É esta a minha história. Espero que com a graça de Jesus Cristo, Senhor
e Criador, de todas as coisas nosso Redentor, que sofreu e morreu na cruz para
nos salvar, ela reverta não somente em meu proveito pessoal, mas também em
glória de Deus, na propagação da fé e em honra de toda a Igreja.
Quanto a mim julgo-me bem recompensado de todos os meus sofrimentos!
Gozo do maior bem que jamais ousava esperar. Cada dia a fé enche a minha alma
de nova luz; a verdade e a santidade do Evangelho desenvolvem-se cada vez mais
a meus olhos; os benefícios com que tenho sido favorecido, aqueles que
constantemente recebo as alegrias, as consolações de que a minha alma se acha
cheia, tornam-me palpável, para assim dizer, o que eu não podia entrever.

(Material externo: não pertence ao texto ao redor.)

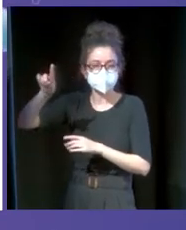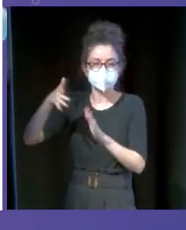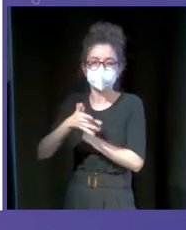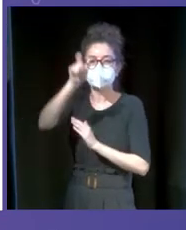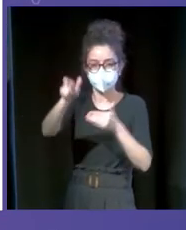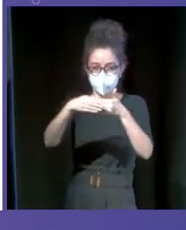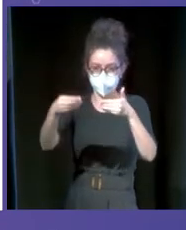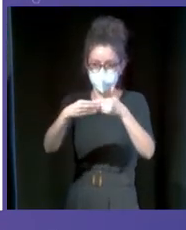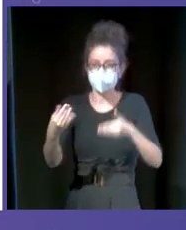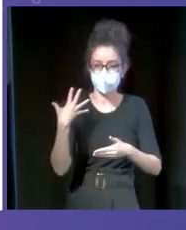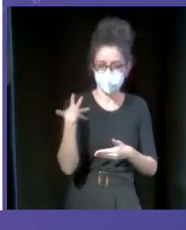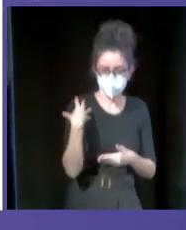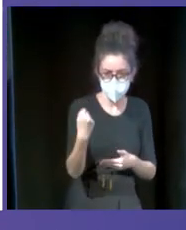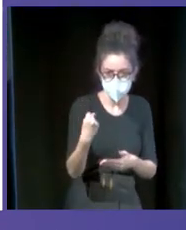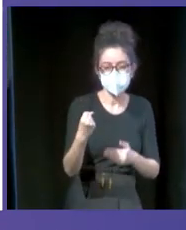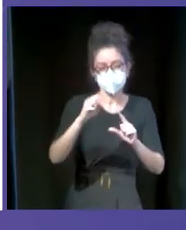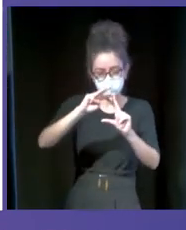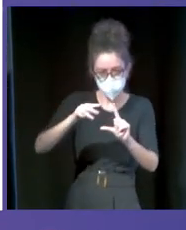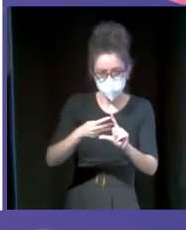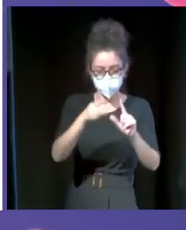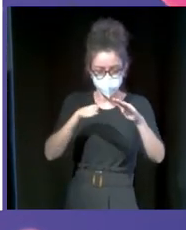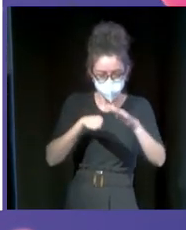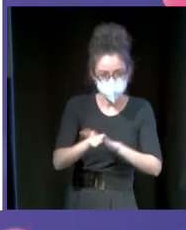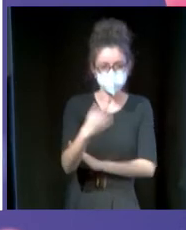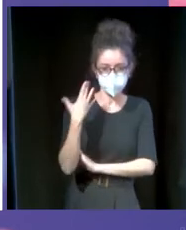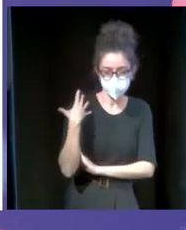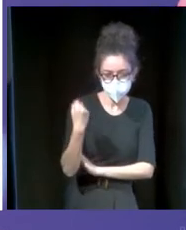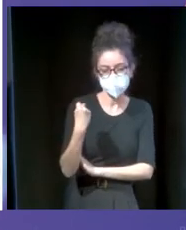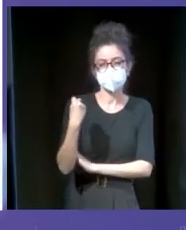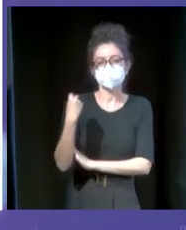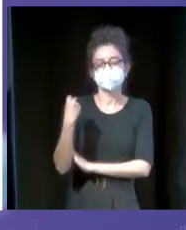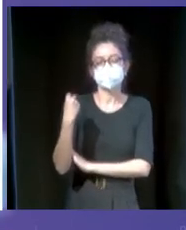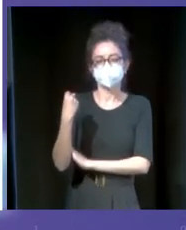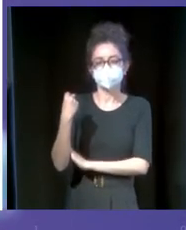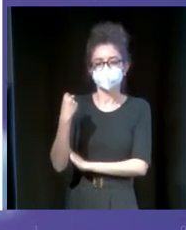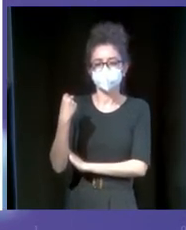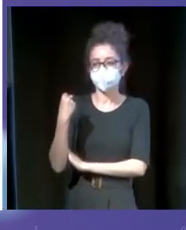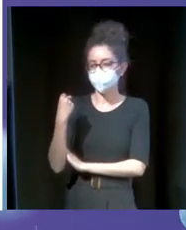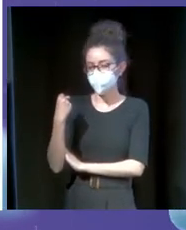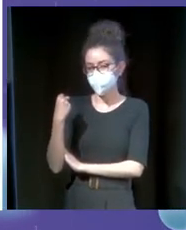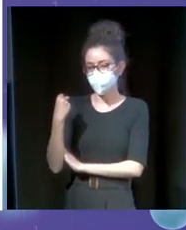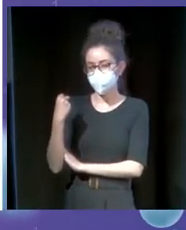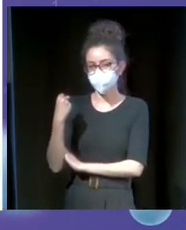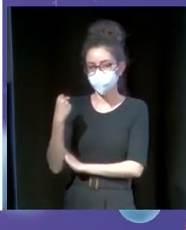usuario que nos compra, entra en nuestra página web y nos compra. Y lo que queremos hacer nosotros es que le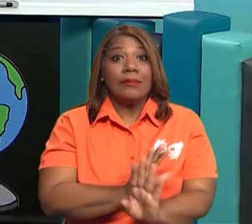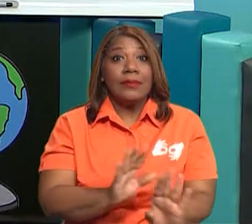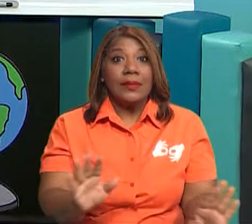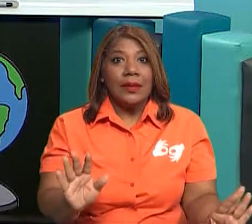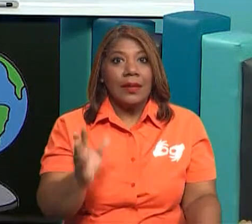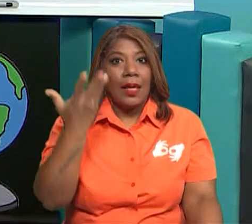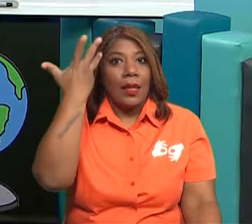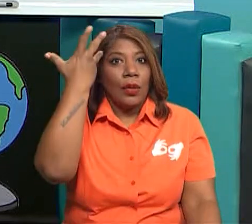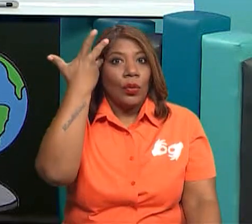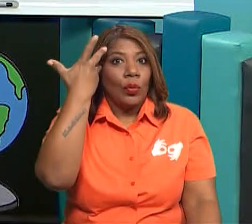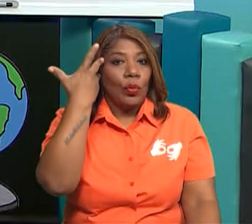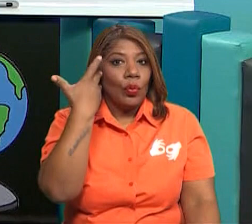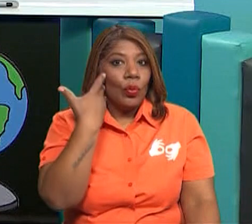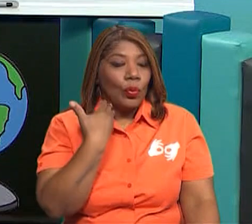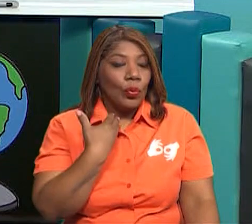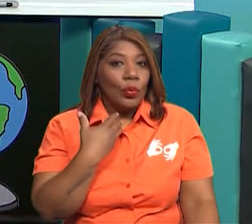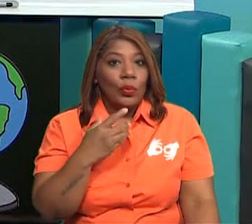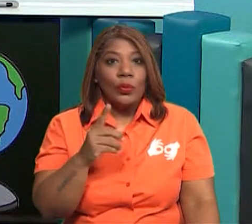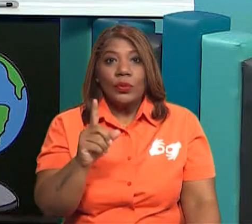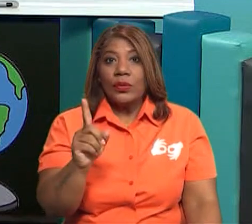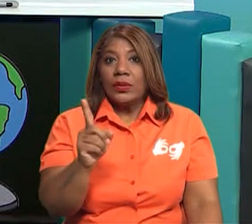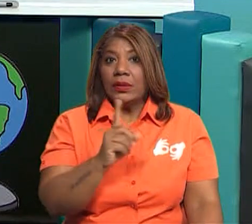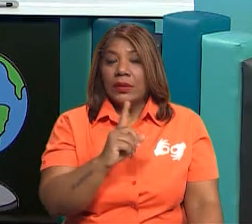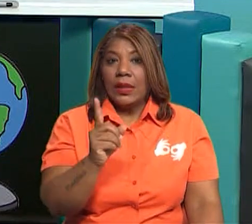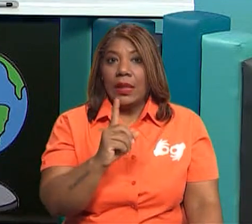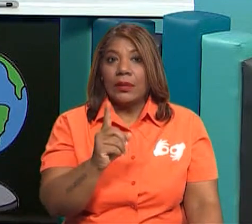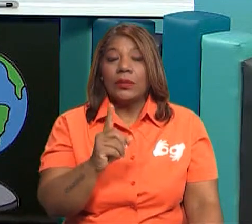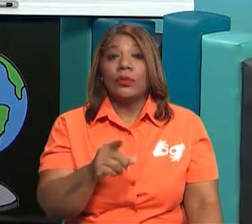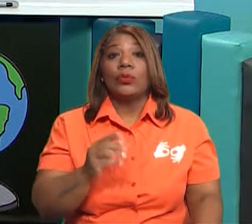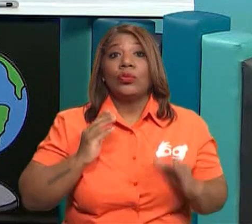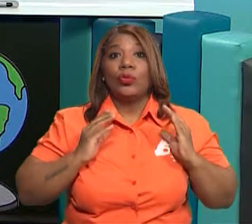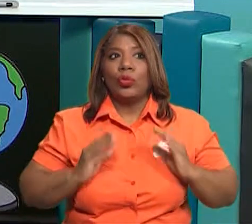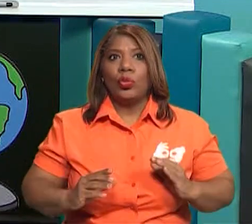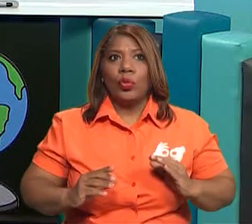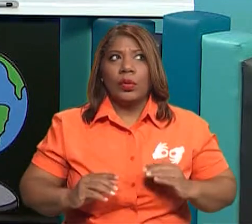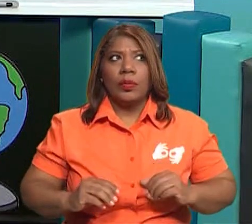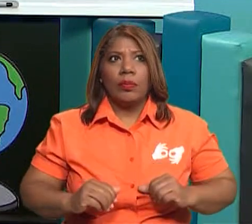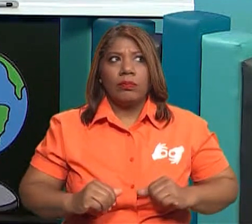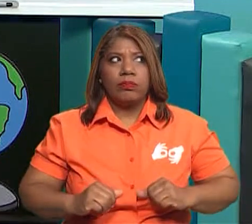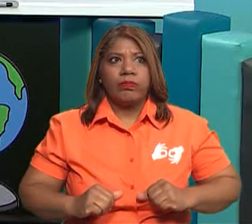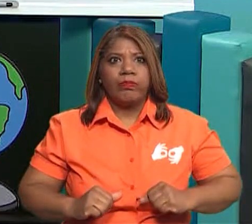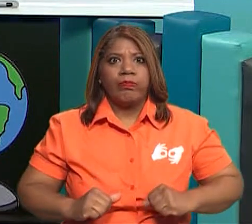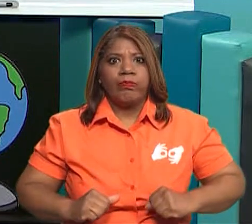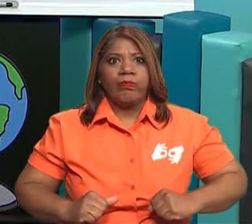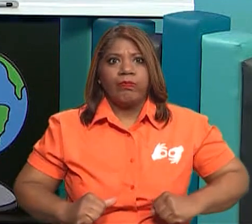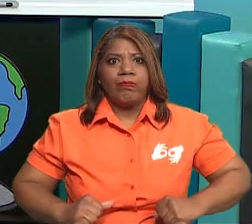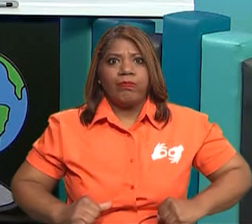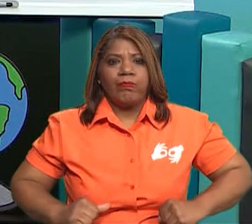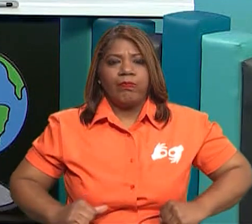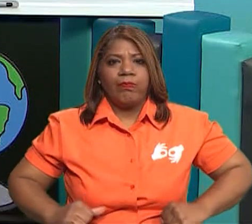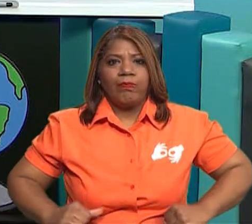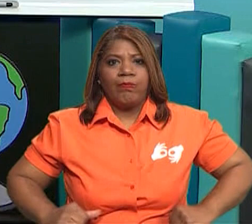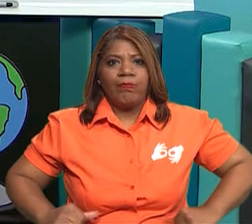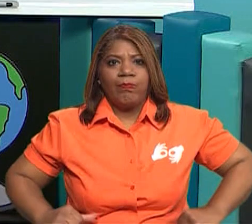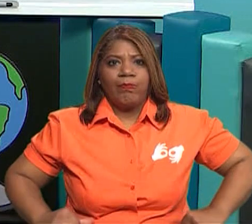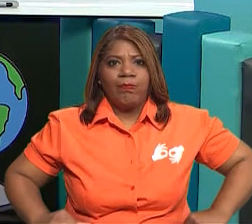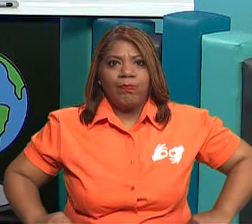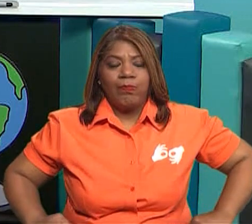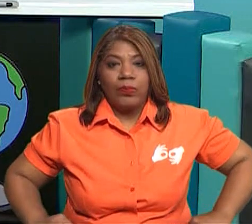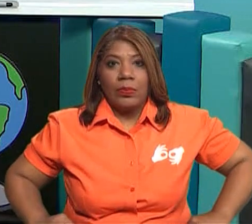a engordarte. Ok, el cuerpo empieza a decirnos, oye, no me estás alimentando bien.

Parece-me que adquiri uma vida nova, novas faculdades, e, finalmente,
que Deus me criou de novo. Aprendo o que me ensinam com uma rapidez que me
admira e me confunde. Foi-me necessário tão poucos dias para eu ler e escrever
em língua portuguesa, que a aninha inteligência parece um prodígio que me faz
espantar.
Decorei textualmente palavra por palavra, toda a explicação do Evangelho
de São Mateus que o Padre Cosme de Torres me repetiu por duas vezes, e
traduzi-a em língua japonesa.
O Padre Xavier propõe-se ir para o Japão e promete associar-me aos seus
trabalhos.
Orai, meus irmãos! rogai a Deus que se digne abençoar-nos. Pedi para mim
um reconhecimento, uma gratidão proporcionada aos benefícios que tenho
recebido! eles são tão grandes que Deus se verá, para assim dizer, obrigado a
dar-me forças para sofrer a morte confessando o seu santo nome, para não me
deixar na necessidade de ser ingrato.
O meu coração diz-me que não morrerei sem ter visto no Japão um colégio
da vossa Companhia para o progresso da fé e para glória de Deus, pela qual eu
sou, meus Padres, vosso servo.
Paulo de Santa-Fé.
Depois do seu batismo, pedira Paulo Ângelo a Xavier permissão para usar
o apelido de Santa-Fé, em memória do colégio onde encontrara a felicidade;
autorizado pelo santo apóstolo adotou aquele nome e não o deixou nunca.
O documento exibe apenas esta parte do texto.